Monsoon death toll reaches 294

An overflowing river spilled into an Indian city of half a million people today, and Indian and Nepalese helicopters rushed supplies to thousands of stranded people as the death toll across South Asia from monsoon flooding rose to 294.

An overflowing river spilled into an Indian city of half a million people today, and Indian and Nepalese helicopters rushed supplies to thousands of stranded people as the death toll across South Asia from monsoon flooding rose to 294.

The fatalities were the result of building collapses, drownings, electrocution and waterborne diseases since the torrential rain began in mid-June across India, Pakistan, Bangladesh and Nepal.

With more rain forecast over the next few days in Bangladesh and India’s northeast, the flooding was likely to worsen, relief officials said. The most deaths – 176 – have been in India.

Eight people were reported dead today in the East Champaran district of India’s eastern Bihar state when a boat ferrying them to safety across the Burhi Gandak River capsized, said Upendra Sharma, deputy secretary in the relief and rehabilitation department.

In neighbouring Assam state, where the Brahmaputra River overflowed its banks and poured into the capital, Gauhati, four more people were killed when a banana tree raft on which they were travelling to higher ground capsized near Hajo, 18 miles north of the capital.

“The Brahmaputra has entered Gauhati city at several places, displacing several hundred people,” said local administrator Absar Hazarika.

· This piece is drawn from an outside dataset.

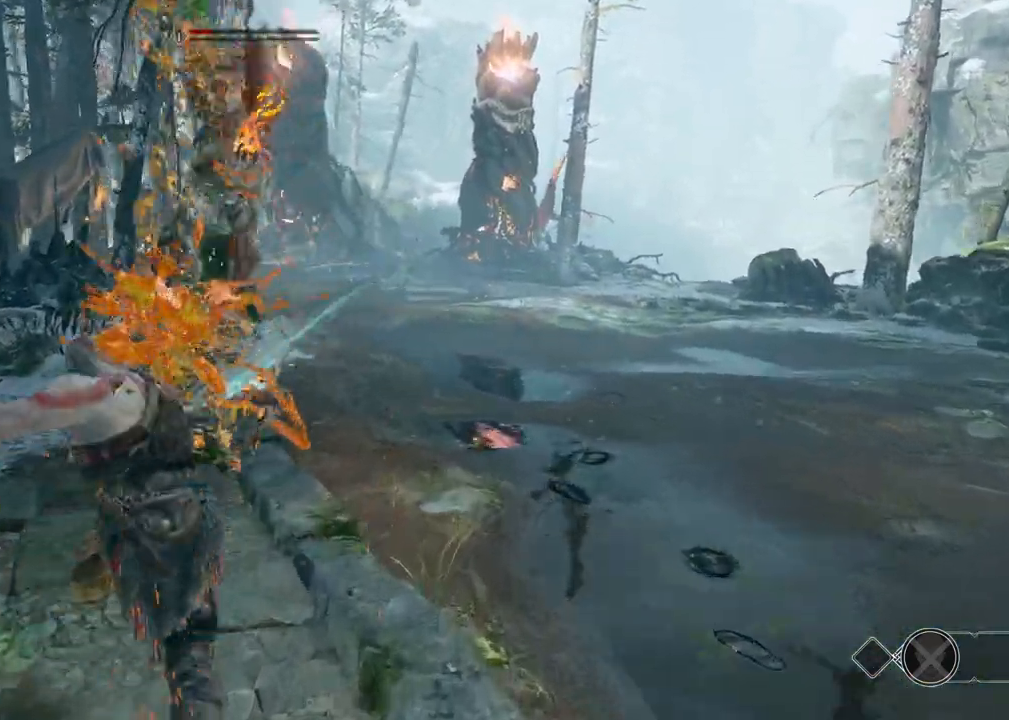
{"keys": ["w"], "mouse": [], "events": [[33, "mouse_left", "up"], [67, "w", "up"], [100, "mouse_left", "down"], [183, "mouse_left", "up"], [217, "a", "down"], [250, "mouse_left", "down"], [350, "w", "down"], [367, "mouse_left", "up"], [433, "a", "up"]]}
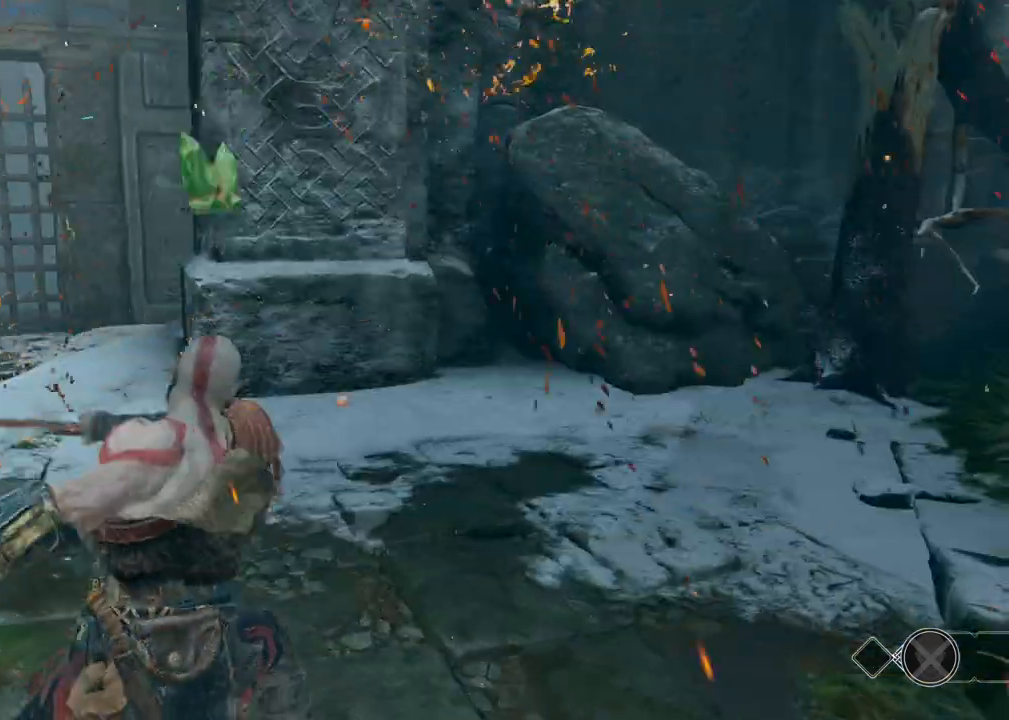
{"keys": ["w"], "mouse": [], "events": [[67, "space", "down"], [167, "space", "up"], [267, "space", "down"], [383, "space", "up"]]}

Assam authorities have asked the Red Cross for food, clothes, tents, drinking water and mosquito nets. They have also requested doctors, nurses and medicine.

At least five million people have been displaced or marooned in their homes in Assam, and Indian air force helicopters where dropping supplies to some of those stranded, the government said.

In neighbouring Bangladesh, the rain has engulfed 25 of its 64 districts since late June, stranding more than three million people in their flooded homes and killing 55, most of them children who drowned.

In Pakistan, five people have been killed by collapsing homes or roofs in Mardan district in the country’s northwest.

Rescue workers made the most of improving weather in Nepal and used army helicopters to rush emergency supplies to thousands of people left homeless by monsoon flooding in the country’s south.

Reports reaching the capital from outlying areas added to Nepal’s death toll, which reached 58 on today. Ten more people drowned and two were buried under landslides on Monday and Tuesday south of the capital, Katmandu, officials said.